ASX-listed fund manager GQG’s long-standing contrarian view on the artificial intelligence (AI) boom, which co-founder Rajiv Jain believes is built on shaky foundations, has significantly impacted its investment returns. GQG is a US-based global investment fund manager. Jain’s skepticism contrasts sharply with broader market trends driven by AI enthusiasm.

GQG’s global fund returned 7.7 per cent in the 12 months to May, significantly trailing the MSCI World Index’s 30.3 per cent. This contributed to a US$15.1 billion ($21.8 billion) fall in funds under management (FUM) in the first half of 2026, to US$156 billion, a 9.5 per cent year-on-year decline. The firm acknowledged underperformance, advocating patience and a focus on “compounding client capital over a full market cycle with disciplined attention to downside risk.”

In contrast, L1 Capital’s global long/short strategy delivered a 2.7 per cent gain in June, as the MSCI World Accumulation Index fell 0.7 per cent. Over the past year, L1 Capital returned 50.7 per cent net, outperforming its benchmark’s 21.3 per cent. While co-chief investment officers Mark Landau and Raphael Lamm share wariness about AI hyperscalers, L1’s aggressive short selling, notably in the energy sector during the Iran ceasefire, has boosted recent success.

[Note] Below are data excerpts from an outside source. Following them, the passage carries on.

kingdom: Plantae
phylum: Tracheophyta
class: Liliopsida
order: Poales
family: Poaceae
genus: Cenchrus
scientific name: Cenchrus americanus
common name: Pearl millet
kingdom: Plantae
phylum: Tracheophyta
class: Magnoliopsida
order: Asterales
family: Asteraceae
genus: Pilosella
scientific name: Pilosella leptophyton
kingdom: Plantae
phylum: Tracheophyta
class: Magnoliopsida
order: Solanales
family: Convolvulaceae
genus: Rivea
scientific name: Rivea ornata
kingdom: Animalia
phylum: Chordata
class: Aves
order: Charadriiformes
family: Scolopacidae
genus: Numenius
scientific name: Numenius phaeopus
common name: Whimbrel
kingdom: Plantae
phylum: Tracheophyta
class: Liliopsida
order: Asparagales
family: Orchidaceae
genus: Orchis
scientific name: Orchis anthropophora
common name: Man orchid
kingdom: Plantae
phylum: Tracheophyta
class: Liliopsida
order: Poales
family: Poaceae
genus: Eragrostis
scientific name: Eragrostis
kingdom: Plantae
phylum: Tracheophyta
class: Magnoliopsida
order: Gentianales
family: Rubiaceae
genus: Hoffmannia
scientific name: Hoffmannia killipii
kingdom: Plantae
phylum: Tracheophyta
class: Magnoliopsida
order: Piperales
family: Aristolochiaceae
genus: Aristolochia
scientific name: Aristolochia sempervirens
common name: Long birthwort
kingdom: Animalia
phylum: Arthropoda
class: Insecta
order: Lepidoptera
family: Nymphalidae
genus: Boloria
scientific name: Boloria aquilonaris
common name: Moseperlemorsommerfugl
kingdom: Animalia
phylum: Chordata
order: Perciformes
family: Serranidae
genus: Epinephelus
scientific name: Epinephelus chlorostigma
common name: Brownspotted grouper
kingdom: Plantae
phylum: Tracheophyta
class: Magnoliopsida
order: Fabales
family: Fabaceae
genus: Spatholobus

While both firms value disciplined investing, their portfolio construction diverges. L1 favours “picks-and-shovels” AI-related sectors like copper, nuclear energy, global building products, and digital infrastructure. GQG’s portfolio is anchored by traditional names: Coca-Cola Company, AT&T, Verizon, and energy giants including Iberdrola and TotalEnergies. As GQG’s pre-IPO record before recent underperformance shows, past results are not a guarantee of future success.